## EXCERPT
━━━━━━━━━━━━━━━━━━━━

Kolmogorov-Smirnov Test:

- This test compares the continuous cdf, F(x), of the uniform distribution with the empirical cdf, S(x), of the sample of N observations.

- Mathematically,
F(x) = x , 0 <= x <= 1
For samples from random generator be R(1), R(2), …………, R(N), then empirical cdf is given by:
S(x) = [numbers of R(1), R(2), ………. R(N) which are less or equal to x] / N

- It is based on largest absolute deviation between F(x) and S(x) over the range of random variable. It can be given by:
D = max | F(x) – S(x) |

- The sampling distribution of D is tabulated as a function of N which is standard for comparison purpose.

Algorithm:
1. Rank the data from smallest to largest such that R(1) <= R(2) <= ……….. <= R(N)

━━━━━━━━━━━━━━━━━━━━

## EXERCISE 1
For each statement about the Kolmogorov-Smirnov excerpt, answer yes or no according to whether it agrees with the excerpt, and quote the words that decide it. (a) The test compares the continuous cdf of the uniform distribution with the empirical cdf of the sample. (b) The statistic D is based on the smallest absolute deviation between F(x) and S(x). (c) The first step of the algorithm ranks the data from largest to smallest.
The excerpt and the listing are unrelated to each other.

## DATASET EXCERPTS
━━━━━━━━━━━━━━━━━━━━

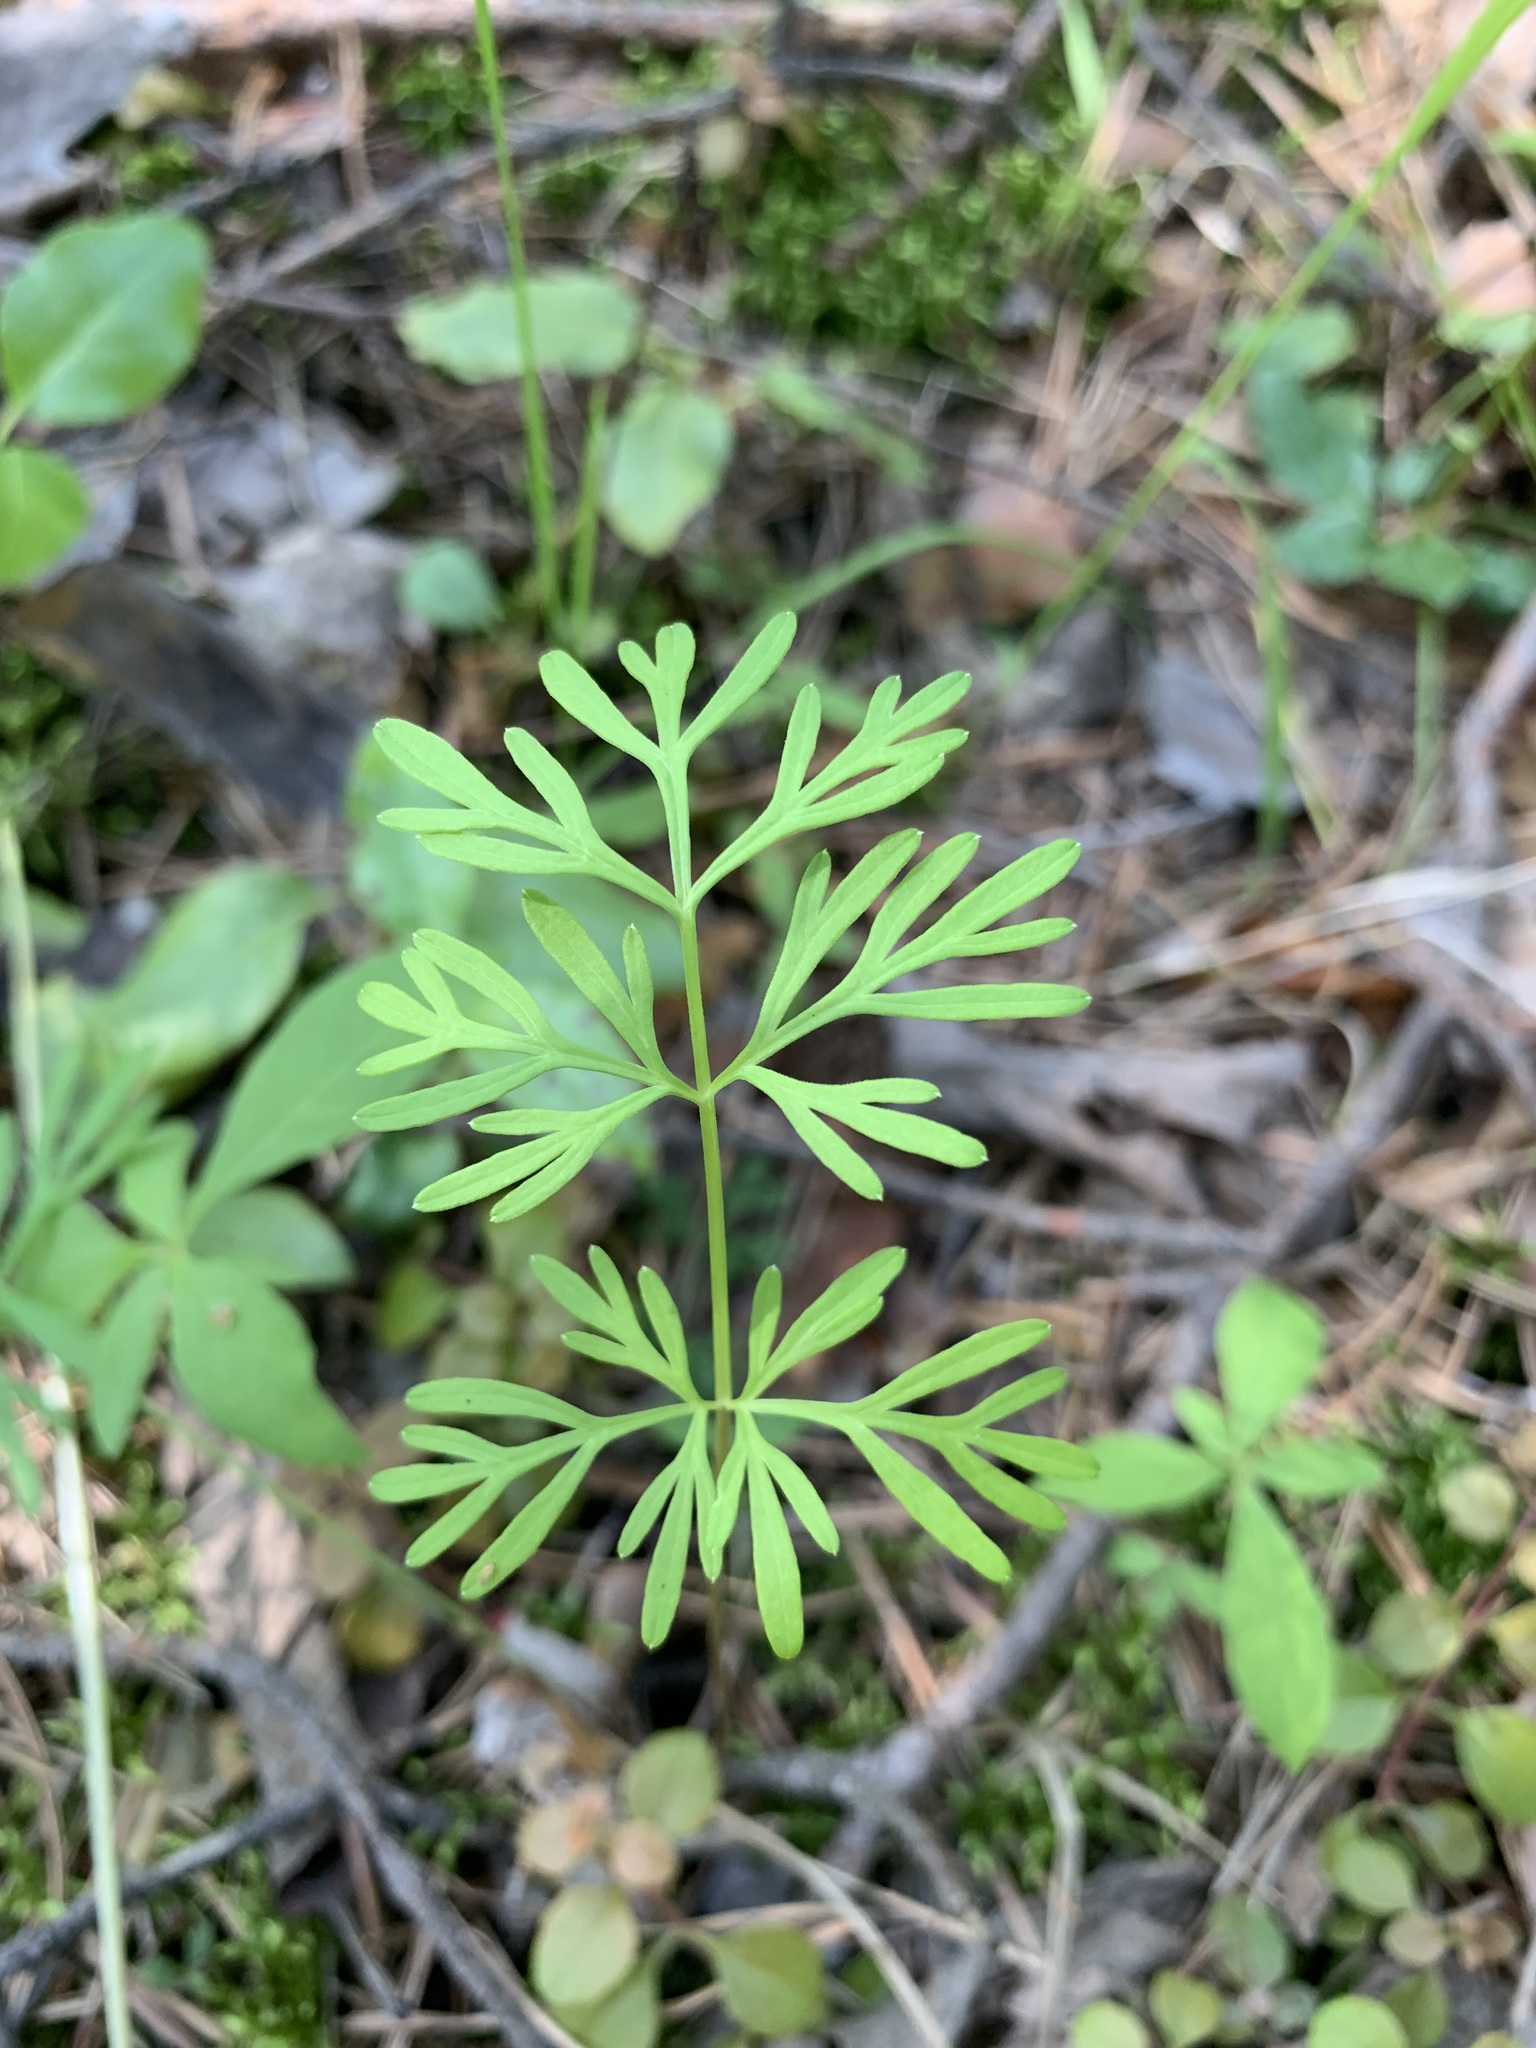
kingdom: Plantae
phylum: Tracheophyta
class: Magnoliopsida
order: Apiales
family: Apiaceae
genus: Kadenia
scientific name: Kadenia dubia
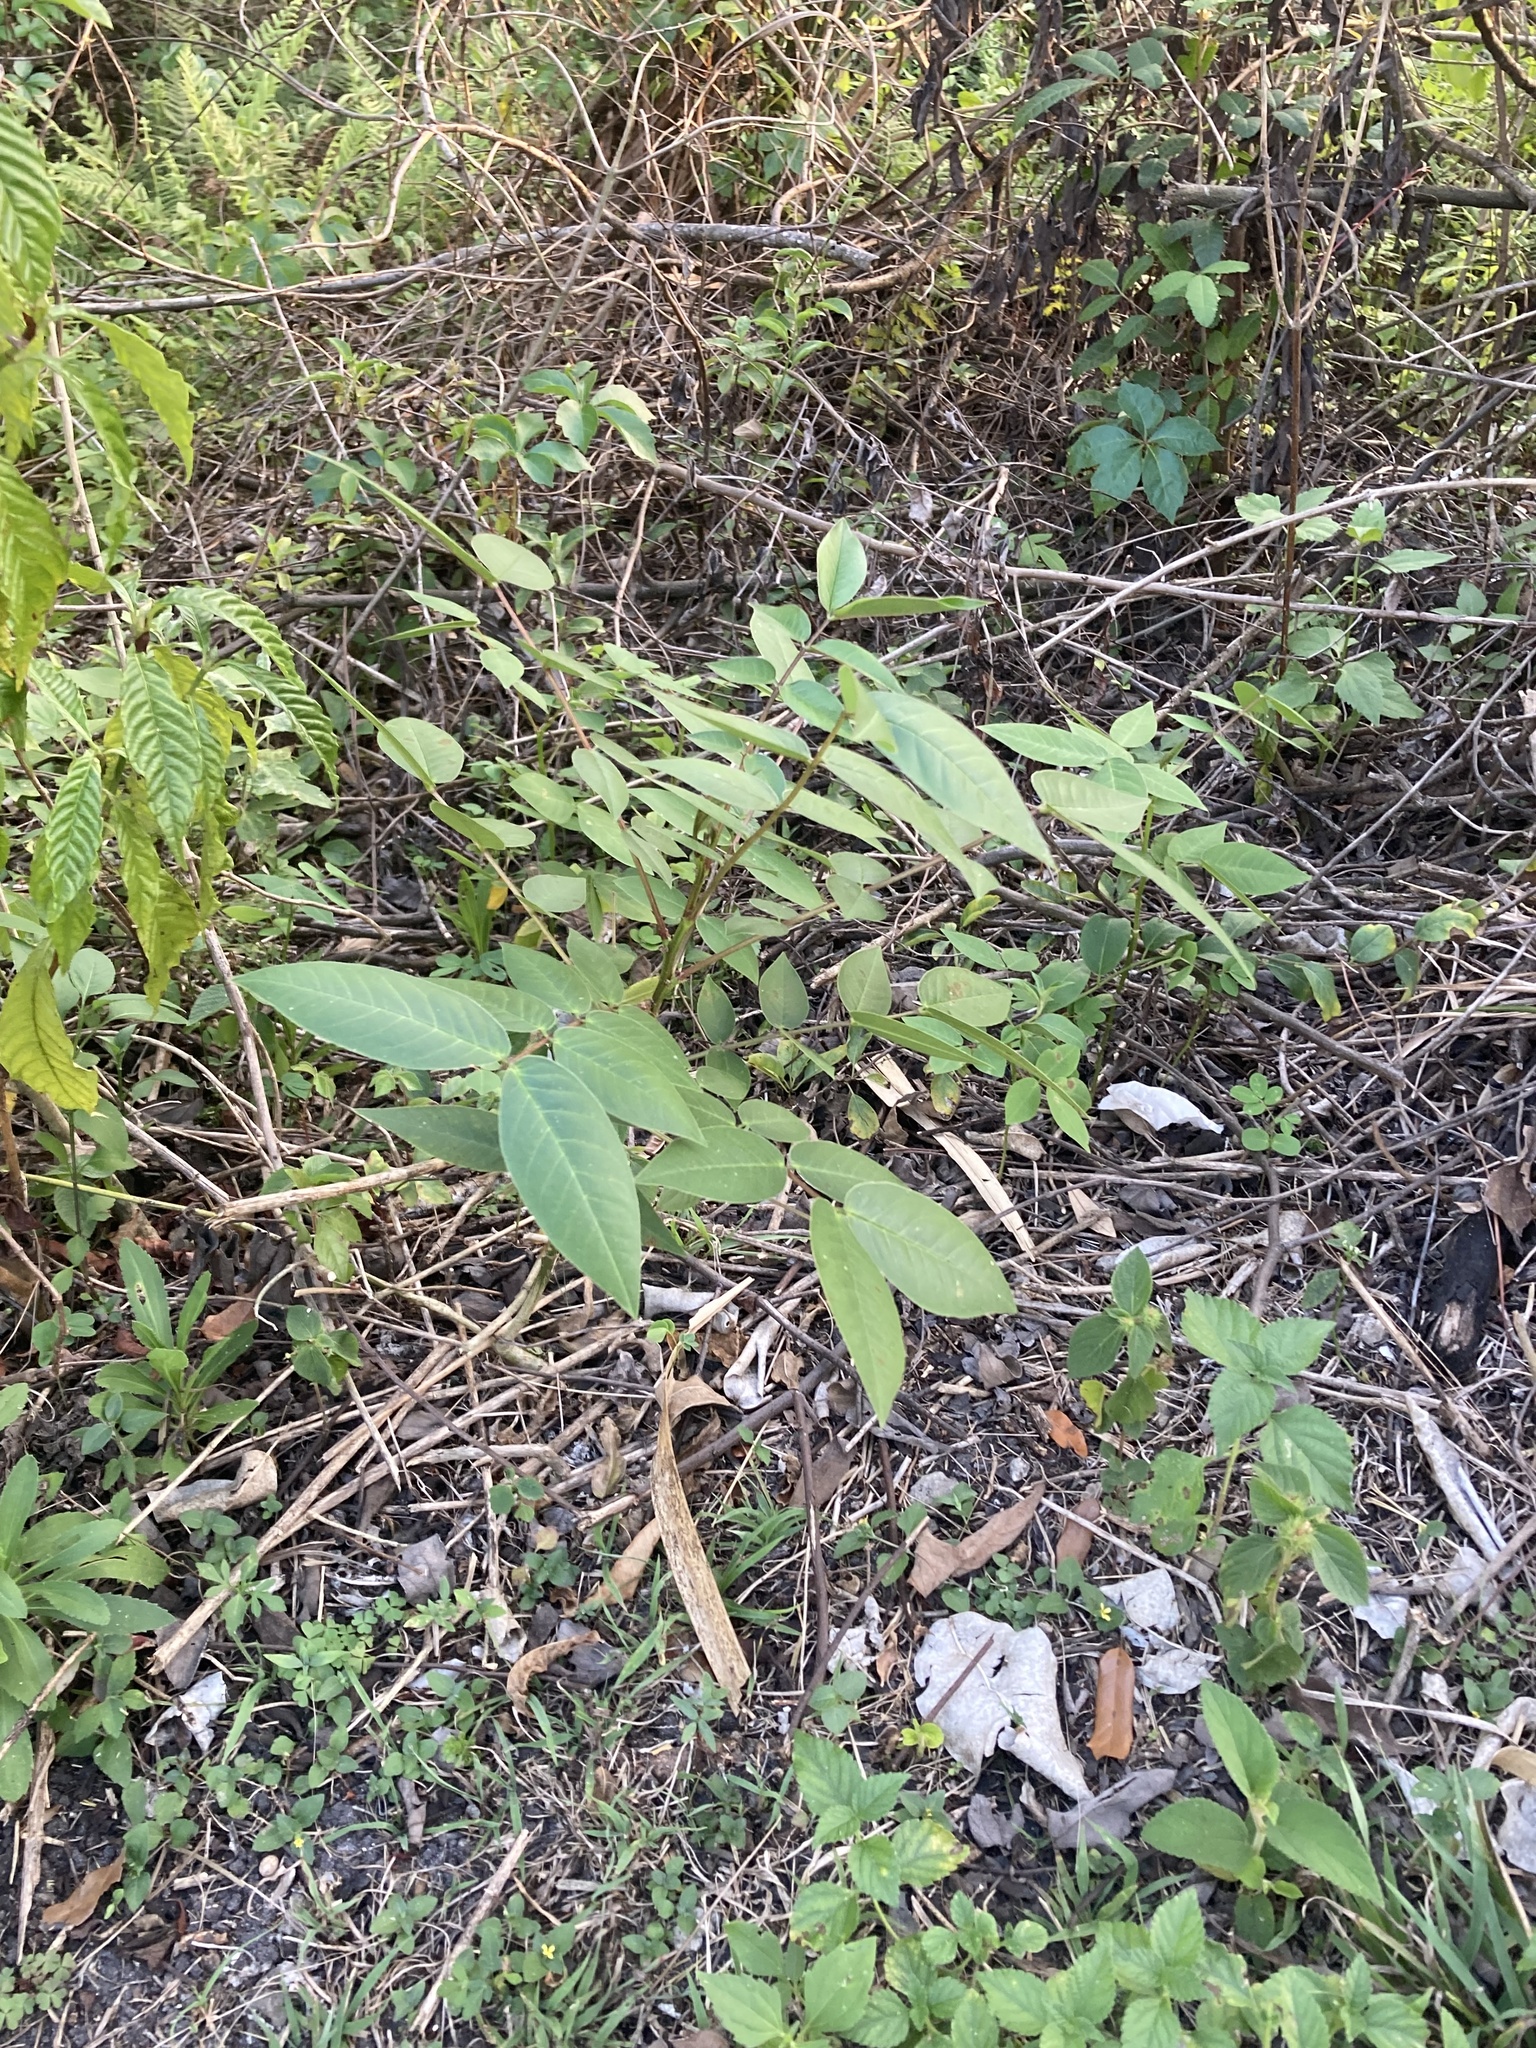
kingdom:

━━━━━━━━━━━━━━━━━━━━

## EXERCISE 2
Render the part of the listing that opens with the line containing "class: Magnoliopsida" and runs through the end of the listing as a JSON list of strings, with one string per line. Leave out blank lines and the pictures.

## EXPECTED ANSWER 1
(a) Yes: "This test compares the continuous cdf, F(x), of the uniform distribution with the empirical cdf, S(x), of the sample of N observations."
(b) No: "It is based on largest absolute deviation between F(x) and S(x) over the range of random variable."
(c) No: "Rank the data from smallest to largest such that R(1) <= R(2) <= ……….. <= R(N)"

## EXPECTED ANSWER 2
[
  "class: Magnoliopsida",
  "order: Apiales",
  "family: Apiaceae",
  "genus: Kadenia",
  "scientific name: Kadenia dubia",
  "kingdom:"
]